• [Prompt]: Copy the rows from the start of the records up to and including the line containing "Dot at: (187, 340)", renaming every "pose" to "camera" and changing nothing else.

Data records
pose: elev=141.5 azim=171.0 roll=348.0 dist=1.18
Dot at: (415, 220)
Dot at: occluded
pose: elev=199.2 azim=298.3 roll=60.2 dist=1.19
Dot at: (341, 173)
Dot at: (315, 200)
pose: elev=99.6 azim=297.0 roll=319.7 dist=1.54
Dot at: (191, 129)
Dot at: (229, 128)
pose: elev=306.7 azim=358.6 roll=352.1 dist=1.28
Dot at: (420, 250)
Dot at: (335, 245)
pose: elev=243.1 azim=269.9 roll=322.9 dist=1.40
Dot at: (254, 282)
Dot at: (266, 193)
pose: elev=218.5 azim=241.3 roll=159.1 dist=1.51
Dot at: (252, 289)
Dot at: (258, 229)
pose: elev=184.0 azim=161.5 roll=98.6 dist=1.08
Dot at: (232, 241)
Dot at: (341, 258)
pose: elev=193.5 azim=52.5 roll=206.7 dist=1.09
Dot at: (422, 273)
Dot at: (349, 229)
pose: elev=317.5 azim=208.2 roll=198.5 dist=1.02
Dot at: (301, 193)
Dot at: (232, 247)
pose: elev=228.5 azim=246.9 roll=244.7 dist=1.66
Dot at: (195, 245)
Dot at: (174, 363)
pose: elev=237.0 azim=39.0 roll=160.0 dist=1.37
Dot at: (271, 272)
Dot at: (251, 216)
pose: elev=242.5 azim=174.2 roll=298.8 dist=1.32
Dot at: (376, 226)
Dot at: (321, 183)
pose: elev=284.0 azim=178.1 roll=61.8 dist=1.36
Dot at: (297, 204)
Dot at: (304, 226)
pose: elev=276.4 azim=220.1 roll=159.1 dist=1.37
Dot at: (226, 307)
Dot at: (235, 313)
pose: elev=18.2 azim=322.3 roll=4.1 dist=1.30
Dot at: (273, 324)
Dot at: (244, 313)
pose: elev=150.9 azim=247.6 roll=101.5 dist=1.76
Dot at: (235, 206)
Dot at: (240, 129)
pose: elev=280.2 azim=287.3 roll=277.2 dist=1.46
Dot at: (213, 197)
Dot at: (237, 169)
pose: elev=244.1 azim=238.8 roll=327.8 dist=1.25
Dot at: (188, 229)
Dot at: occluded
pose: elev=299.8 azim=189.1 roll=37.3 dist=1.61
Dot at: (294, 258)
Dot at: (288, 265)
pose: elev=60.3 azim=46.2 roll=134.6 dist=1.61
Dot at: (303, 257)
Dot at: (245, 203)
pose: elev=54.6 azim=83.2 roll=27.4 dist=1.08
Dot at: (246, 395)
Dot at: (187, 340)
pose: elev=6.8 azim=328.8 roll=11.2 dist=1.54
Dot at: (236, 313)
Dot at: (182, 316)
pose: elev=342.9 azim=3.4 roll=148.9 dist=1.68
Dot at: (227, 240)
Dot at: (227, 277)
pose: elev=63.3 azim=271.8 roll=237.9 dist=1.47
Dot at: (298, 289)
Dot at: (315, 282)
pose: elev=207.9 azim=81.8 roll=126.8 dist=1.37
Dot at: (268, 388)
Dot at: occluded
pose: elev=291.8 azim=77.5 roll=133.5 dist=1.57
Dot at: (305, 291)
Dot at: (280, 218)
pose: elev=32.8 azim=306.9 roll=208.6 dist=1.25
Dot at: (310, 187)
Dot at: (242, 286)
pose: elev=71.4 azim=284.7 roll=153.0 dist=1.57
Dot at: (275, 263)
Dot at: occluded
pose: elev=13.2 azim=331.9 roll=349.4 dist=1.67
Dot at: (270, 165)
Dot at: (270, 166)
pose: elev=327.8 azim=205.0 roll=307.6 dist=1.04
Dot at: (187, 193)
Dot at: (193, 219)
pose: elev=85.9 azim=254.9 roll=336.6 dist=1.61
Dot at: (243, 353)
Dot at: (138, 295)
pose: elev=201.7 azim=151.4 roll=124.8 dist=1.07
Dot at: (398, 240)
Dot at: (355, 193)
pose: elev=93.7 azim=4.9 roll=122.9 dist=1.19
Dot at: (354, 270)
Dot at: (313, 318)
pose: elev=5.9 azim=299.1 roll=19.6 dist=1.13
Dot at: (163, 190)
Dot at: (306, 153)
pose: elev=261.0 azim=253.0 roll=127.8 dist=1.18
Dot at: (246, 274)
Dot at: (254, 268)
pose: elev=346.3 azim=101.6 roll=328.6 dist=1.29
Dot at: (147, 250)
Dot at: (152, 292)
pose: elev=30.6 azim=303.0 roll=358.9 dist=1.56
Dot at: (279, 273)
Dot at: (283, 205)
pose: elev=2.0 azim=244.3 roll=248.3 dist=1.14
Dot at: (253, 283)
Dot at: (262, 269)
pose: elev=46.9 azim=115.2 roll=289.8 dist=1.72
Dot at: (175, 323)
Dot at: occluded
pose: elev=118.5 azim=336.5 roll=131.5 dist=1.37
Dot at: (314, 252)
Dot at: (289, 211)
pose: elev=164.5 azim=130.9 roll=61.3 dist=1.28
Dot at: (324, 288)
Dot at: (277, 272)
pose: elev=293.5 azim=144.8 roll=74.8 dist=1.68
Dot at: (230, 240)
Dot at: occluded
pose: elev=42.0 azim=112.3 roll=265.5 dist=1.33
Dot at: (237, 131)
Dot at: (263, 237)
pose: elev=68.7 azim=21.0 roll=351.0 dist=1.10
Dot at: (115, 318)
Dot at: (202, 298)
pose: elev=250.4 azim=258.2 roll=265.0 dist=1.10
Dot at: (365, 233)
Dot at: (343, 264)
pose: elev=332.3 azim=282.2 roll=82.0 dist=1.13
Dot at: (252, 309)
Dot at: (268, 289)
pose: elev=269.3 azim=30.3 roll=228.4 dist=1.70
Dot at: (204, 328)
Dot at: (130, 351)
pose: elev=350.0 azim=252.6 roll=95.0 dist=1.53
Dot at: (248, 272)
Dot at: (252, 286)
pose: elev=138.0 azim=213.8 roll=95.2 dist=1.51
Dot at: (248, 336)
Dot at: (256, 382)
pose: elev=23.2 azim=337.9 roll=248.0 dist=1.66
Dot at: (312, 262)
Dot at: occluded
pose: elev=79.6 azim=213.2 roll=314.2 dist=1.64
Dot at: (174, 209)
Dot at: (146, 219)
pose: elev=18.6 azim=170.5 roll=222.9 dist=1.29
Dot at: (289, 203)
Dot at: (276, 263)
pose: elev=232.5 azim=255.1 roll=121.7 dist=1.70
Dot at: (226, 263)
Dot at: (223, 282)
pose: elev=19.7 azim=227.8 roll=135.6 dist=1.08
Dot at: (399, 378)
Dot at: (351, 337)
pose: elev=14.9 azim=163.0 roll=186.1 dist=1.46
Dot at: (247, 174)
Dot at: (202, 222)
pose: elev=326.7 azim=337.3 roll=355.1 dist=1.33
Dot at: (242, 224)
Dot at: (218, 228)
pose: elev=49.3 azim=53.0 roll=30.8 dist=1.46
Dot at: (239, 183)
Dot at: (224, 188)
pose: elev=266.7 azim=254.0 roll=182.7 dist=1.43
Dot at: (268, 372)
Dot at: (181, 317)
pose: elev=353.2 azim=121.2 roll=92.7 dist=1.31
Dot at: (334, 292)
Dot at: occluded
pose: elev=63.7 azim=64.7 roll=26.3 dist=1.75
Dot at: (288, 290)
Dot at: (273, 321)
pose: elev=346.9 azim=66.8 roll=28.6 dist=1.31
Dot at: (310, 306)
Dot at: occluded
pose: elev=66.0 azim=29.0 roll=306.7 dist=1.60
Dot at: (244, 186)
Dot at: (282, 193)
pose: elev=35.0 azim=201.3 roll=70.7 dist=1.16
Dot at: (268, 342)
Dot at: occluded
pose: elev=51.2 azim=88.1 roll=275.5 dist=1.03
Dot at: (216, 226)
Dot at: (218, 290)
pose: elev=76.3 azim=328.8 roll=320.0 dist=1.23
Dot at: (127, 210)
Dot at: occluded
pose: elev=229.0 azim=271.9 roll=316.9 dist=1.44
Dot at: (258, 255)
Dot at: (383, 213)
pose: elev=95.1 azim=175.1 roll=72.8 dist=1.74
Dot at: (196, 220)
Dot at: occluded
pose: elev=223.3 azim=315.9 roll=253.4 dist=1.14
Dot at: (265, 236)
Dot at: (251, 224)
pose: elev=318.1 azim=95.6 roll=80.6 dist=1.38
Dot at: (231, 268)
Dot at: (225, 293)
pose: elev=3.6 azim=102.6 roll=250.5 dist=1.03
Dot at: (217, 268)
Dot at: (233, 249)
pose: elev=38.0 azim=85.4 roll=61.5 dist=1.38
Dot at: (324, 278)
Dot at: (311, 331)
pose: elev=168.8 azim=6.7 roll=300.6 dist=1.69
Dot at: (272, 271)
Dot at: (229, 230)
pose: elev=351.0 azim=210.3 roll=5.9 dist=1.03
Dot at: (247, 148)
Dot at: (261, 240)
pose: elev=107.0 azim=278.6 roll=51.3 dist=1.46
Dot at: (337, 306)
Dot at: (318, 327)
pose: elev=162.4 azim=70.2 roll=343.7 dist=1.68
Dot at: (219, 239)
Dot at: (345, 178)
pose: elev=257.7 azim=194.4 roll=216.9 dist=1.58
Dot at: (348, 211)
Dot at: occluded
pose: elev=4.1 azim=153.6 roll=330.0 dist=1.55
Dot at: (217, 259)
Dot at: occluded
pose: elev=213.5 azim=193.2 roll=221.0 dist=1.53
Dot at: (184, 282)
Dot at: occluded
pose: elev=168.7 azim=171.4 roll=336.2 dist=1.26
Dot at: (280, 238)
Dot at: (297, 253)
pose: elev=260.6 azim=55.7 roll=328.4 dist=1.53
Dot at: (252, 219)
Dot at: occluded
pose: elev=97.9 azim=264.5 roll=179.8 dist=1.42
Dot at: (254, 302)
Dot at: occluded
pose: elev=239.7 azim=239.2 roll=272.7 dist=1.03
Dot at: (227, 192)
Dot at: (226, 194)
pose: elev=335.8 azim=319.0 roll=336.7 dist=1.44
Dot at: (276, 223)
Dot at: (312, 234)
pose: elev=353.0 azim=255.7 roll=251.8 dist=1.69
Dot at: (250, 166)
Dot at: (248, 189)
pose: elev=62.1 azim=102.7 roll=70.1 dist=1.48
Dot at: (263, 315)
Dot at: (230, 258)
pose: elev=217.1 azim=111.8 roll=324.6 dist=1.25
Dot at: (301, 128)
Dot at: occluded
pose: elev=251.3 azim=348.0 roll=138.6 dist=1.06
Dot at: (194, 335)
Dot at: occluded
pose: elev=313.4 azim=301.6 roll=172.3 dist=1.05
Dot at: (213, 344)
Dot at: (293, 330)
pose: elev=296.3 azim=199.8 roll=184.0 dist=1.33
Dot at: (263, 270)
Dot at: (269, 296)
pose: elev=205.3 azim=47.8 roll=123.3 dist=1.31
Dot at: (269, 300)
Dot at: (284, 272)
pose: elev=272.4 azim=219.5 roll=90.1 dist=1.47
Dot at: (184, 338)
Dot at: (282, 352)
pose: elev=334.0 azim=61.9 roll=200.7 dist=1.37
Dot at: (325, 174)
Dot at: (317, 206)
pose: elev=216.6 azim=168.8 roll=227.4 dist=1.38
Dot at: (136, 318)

• [Output for this exercise]:
camera: elev=141.5 azim=171.0 roll=348.0 dist=1.18
Dot at: (415, 220)
Dot at: occluded
camera: elev=199.2 azim=298.3 roll=60.2 dist=1.19
Dot at: (341, 173)
Dot at: (315, 200)
camera: elev=99.6 azim=297.0 roll=319.7 dist=1.54
Dot at: (191, 129)
Dot at: (229, 128)
camera: elev=306.7 azim=358.6 roll=352.1 dist=1.28
Dot at: (420, 250)
Dot at: (335, 245)
camera: elev=243.1 azim=269.9 roll=322.9 dist=1.40
Dot at: (254, 282)
Dot at: (266, 193)
camera: elev=218.5 azim=241.3 roll=159.1 dist=1.51
Dot at: (252, 289)
Dot at: (258, 229)
camera: elev=184.0 azim=161.5 roll=98.6 dist=1.08
Dot at: (232, 241)
Dot at: (341, 258)
camera: elev=193.5 azim=52.5 roll=206.7 dist=1.09
Dot at: (422, 273)
Dot at: (349, 229)
camera: elev=317.5 azim=208.2 roll=198.5 dist=1.02
Dot at: (301, 193)
Dot at: (232, 247)
camera: elev=228.5 azim=246.9 roll=244.7 dist=1.66
Dot at: (195, 245)
Dot at: (174, 363)
camera: elev=237.0 azim=39.0 roll=160.0 dist=1.37
Dot at: (271, 272)
Dot at: (251, 216)
camera: elev=242.5 azim=174.2 roll=298.8 dist=1.32
Dot at: (376, 226)
Dot at: (321, 183)
camera: elev=284.0 azim=178.1 roll=61.8 dist=1.36
Dot at: (297, 204)
Dot at: (304, 226)
camera: elev=276.4 azim=220.1 roll=159.1 dist=1.37
Dot at: (226, 307)
Dot at: (235, 313)
camera: elev=18.2 azim=322.3 roll=4.1 dist=1.30
Dot at: (273, 324)
Dot at: (244, 313)
camera: elev=150.9 azim=247.6 roll=101.5 dist=1.76
Dot at: (235, 206)
Dot at: (240, 129)
camera: elev=280.2 azim=287.3 roll=277.2 dist=1.46
Dot at: (213, 197)
Dot at: (237, 169)
camera: elev=244.1 azim=238.8 roll=327.8 dist=1.25
Dot at: (188, 229)
Dot at: occluded
camera: elev=299.8 azim=189.1 roll=37.3 dist=1.61
Dot at: (294, 258)
Dot at: (288, 265)
camera: elev=60.3 azim=46.2 roll=134.6 dist=1.61
Dot at: (303, 257)
Dot at: (245, 203)
camera: elev=54.6 azim=83.2 roll=27.4 dist=1.08
Dot at: (246, 395)
Dot at: (187, 340)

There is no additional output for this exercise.